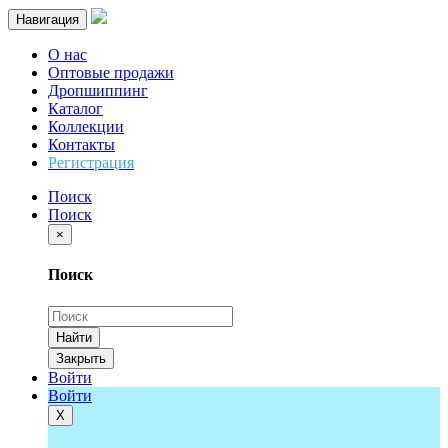
Навигация
О нас
Оптовые продажи
Дропшиппинг
Каталог
Коллекции
Контакты
Регистрация
Поиск
Поиск
×
Поиск
Найти
Закрыть
Войти
Войти
Х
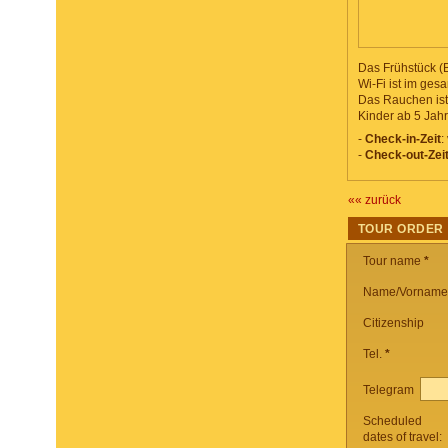
Das Frühstück (B
Wi-Fi ist im ges
Das Rauchen ist 
Kinder ab 5 Jah
-
Check-in-Zeit
:
-
Check-out-Zei
«« zurück
TOUR ORDER
Tour name
*
Name/Vorname
Citizenship
Tel.
*
Telegram
Scheduled
dates of travel:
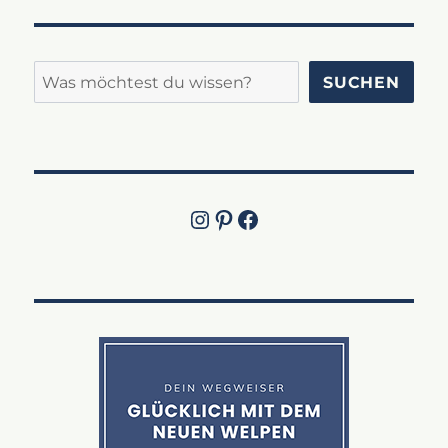
Suchen
SUCHEN
Instagram
Pinterest
Jetzt die Facebook-Fanpage von Lucky Labrador besuchen!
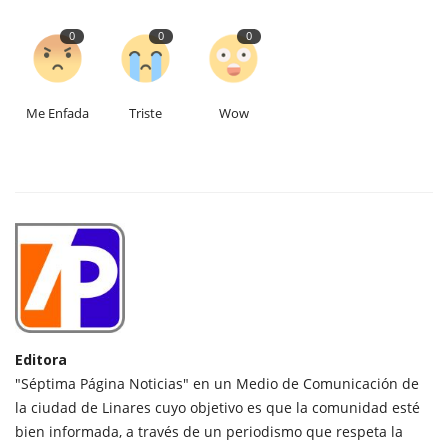
0
0
0
Me Enfada
Triste
Wow
Editora
"Séptima Página Noticias" en un Medio de Comunicación de
la ciudad de Linares cuyo objetivo es que la comunidad esté
bien informada, a través de un periodismo que respeta la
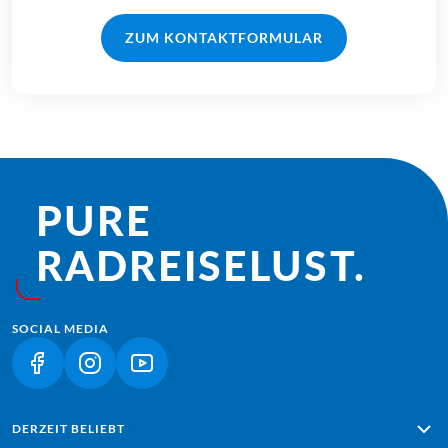
ZUM KONTAKTFORMULAR
PURE
RADREISE­LUST.
SOCIAL MEDIA
(LINK ÖFFNET IN NEUEM TAB)
(LINK ÖFFNET IN NEUEM TAB)
(LINK ÖFFNET IN NEUEM TAB)
DERZEIT BELIEBT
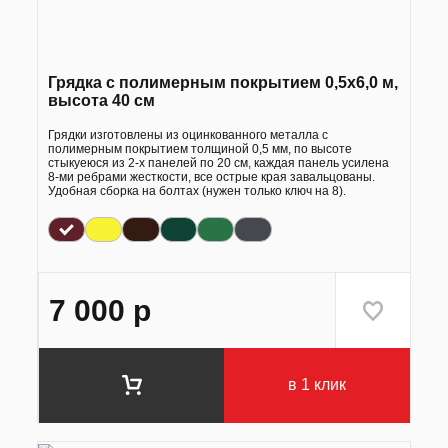
Грядка с полимерным покрытием 0,5х6,0 м,
высота 40 см
Грядки изготовлены из оцинкованного металла с
полимерным покрытием толщиной 0,5 мм, по высоте
стыкуеюся из 2-х панелей по 20 см, каждая панель усилена
8-ми ребрами жесткости, все острые края завальцованы.
Удобная сборка на болтах (нужен только ключ на 8).
7 000
р
в 1 клик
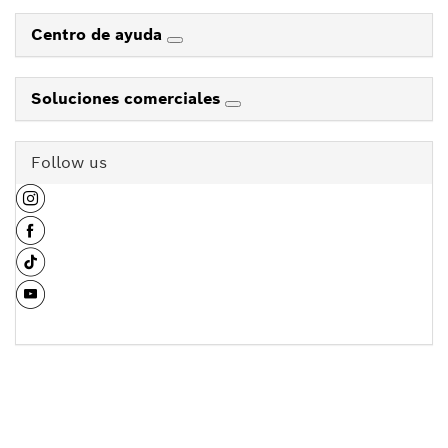
Centro de ayuda
Soluciones comerciales
Follow us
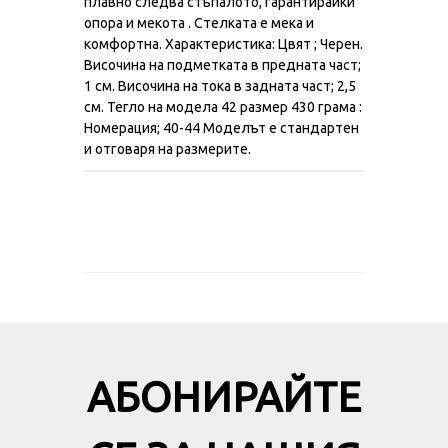
плавно следва стъпалото, гарантирайки
опора и мекота . Стелката е мека и
комфортна. Характеристика: Цвят ; Черен.
Височина на подметката в предната част;
1 см. Височина на тока в задната част; 2,5
см. Тегло на модела 42 размер 430 грама :
Номерация; 40-44 Моделът е стандартен
и отговаря на размерите.
АБОНИРАЙТЕ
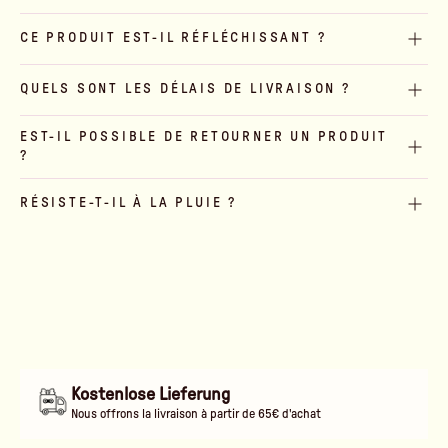
CE PRODUIT EST-IL RÉFLÉCHISSANT ?
QUELS SONT LES DÉLAIS DE LIVRAISON ?
EST-IL POSSIBLE DE RETOURNER UN PRODUIT
?
RÉSISTE-T-IL À LA PLUIE ?
Kostenlose Lieferung
Nous offrons la livraison à partir de 65€ d'achat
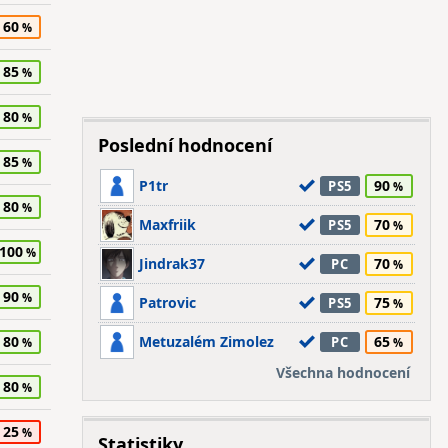
60
85
80
Poslední hodnocení
85
P1tr
90
PS5
80
Maxfriik
70
PS5
100
Jindrak37
70
PC
90
Patrovic
75
PS5
80
Metuzalém Zimolez
65
PC
Všechna hodnocení
80
25
Statistiky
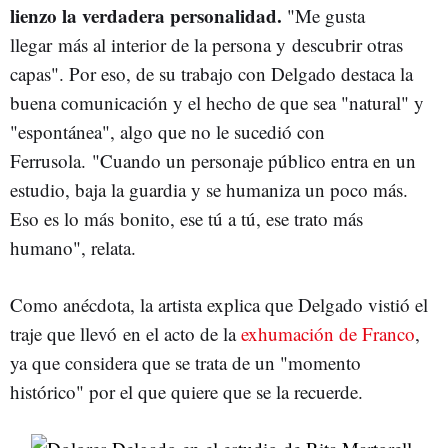
lienzo la verdadera personalidad.
"Me gusta
llegar más al interior de la persona y descubrir otras
capas". Por eso, de su trabajo con Delgado destaca la
buena comunicación y el hecho de que sea "natural" y
"espontánea", algo que no le sucedió con
Ferrusola. "Cuando un personaje público entra en un
estudio, baja la guardia y se humaniza un poco más.
Eso es lo más bonito, ese tú a tú, ese trato más
humano", relata.
Como anécdota, la artista explica que Delgado vistió el
traje que llevó en el acto de la
exhumación de Franco
,
ya que considera que se trata de un "momento
histórico" por el que quiere que se la recuerde.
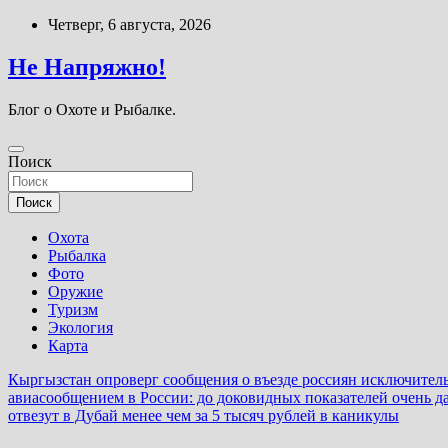
Перейти
Четверг, 6 августа, 2026
к
содержимому
Не Напряжно!
Блог о Охоте и Рыбалке.
Поиск
Поиск
Охота
Рыбалка
Фото
Оружие
Туризм
Экология
Карта
Кыргызстан опроверг сообщения о въезде россиян исключител
авиасообщением в России: до доковидных показателей очень д
отвезут в Дубай менее чем за 5 тысяч рублей в каникулы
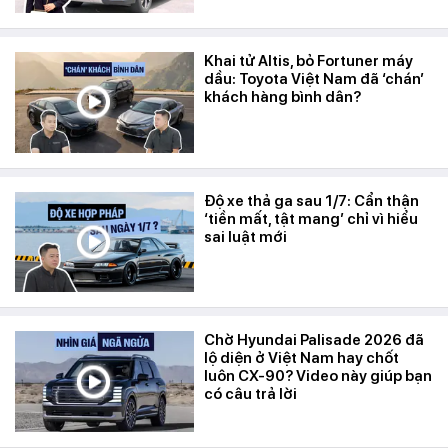
Khai tử Altis, bỏ Fortuner máy
dầu: Toyota Việt Nam đã ‘chán’
khách hàng bình dân?
Độ xe thả ga sau 1/7: Cẩn thận
‘tiền mất, tật mang’ chỉ vì hiểu
sai luật mới
Chờ Hyundai Palisade 2026 đã
lộ diện ở Việt Nam hay chốt
luôn CX-90? Video này giúp bạn
có câu trả lời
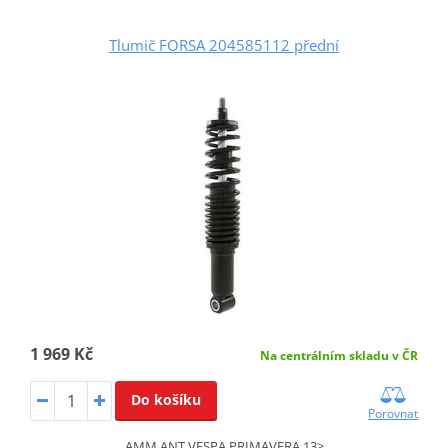
Tlumič FORSA 204585112 přední
1 969 Kč
Na centrálním skladu v ČR
Do košíku
Porovnat
AMM.ANT.VESPA PRIMAVERA 13>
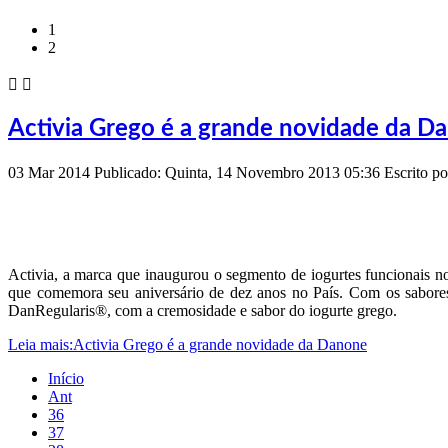
1
2


Activia Grego é a grande novidade da D
03
Mar
2014
Publicado: Quinta, 14 Novembro 2013 05:36
Escrito p
Activia, a marca que inaugurou o segmento de iogurtes funcionais no
que comemora seu aniversário de dez anos no País. Com os sabores
DanRegularis®, com a cremosidade e sabor do iogurte grego.
Leia mais:Activia Grego é a grande novidade da Danone
Início
Ant
36
37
· · ·
### EXERCISE OBJECTIVE
Convert the listing above into a Markdown table with the columns Row and Text, from its first line through the line containing "DERZEIT BELIEBT", inclusive. Number each line in Row, skip blank lines, and leave out the pictures.

### SOLUTION TO THIS EXERCISE
| Row | Text |
|---|---|
| 1 | Навигация |
| 2 | О нас |
| 3 | Оптовые продажи |
| 4 | Дропшиппинг |
| 5 | Каталог |
| 6 | Коллекции |
| 7 | Контакты |
| 8 | Регистрация |
| 9 | Поиск |
| 10 | Поиск |
| 11 | × |
| 12 | Поиск |
| 13 | Найти |
| 14 | Закрыть |
| 15 | Войти |
| 16 | Войти |
| 17 | Х |
| 18 | Das Frühstück (B |
| 19 | Wi-Fi ist im ges |
| 20 | Das Rauchen ist  |
| 21 | Kinder ab 5 Jah |
| 22 | - |
| 23 | Check-in-Zeit |
| 24 | : |
| 25 | - |
| 26 | Check-out-Zei |
| 27 | «« zurück |
| 28 | TOUR ORDER |
| 29 | Tour name |
| 30 | * |
| 31 | Name/Vorname |
| 32 | Citizenship |
| 33 | Tel. |
| 34 | * |
| 35 | Telegram |
| 36 | Scheduled |
| 37 | dates of travel: |
| 38 | Suchen |
| 39 | SUCHEN |
| 40 | Instagram |
| 41 | Pinterest |
| 42 | Jetzt die Facebook-Fanpage von Lucky Labrador besuchen! |
| 43 | 0 |
| 44 | 0 |
| 45 | 0 |
| 46 | Me Enfada |
| 47 | Triste |
| 48 | Wow |
| 49 | Editora |
| 50 | "Séptima Página Noticias" en un Medio de Comunicación de |
| 51 | la ciudad de Linares cuyo objetivo es que la comunidad esté |
| 52 | bien informada, a través de un periodismo que respeta la |
| 53 | ZUM KONTAKTFORMULAR |
| 54 | PURE |
| 55 | RADREISE­LUST. |
| 56 | SOCIAL MEDIA |
| 57 | (LINK ÖFFNET IN NEUEM TAB) |
| 58 | (LINK ÖFFNET IN NEUEM TAB) |
| 59 | (LINK ÖFFNET IN NEUEM TAB) |
| 60 | DERZEIT BELIEBT |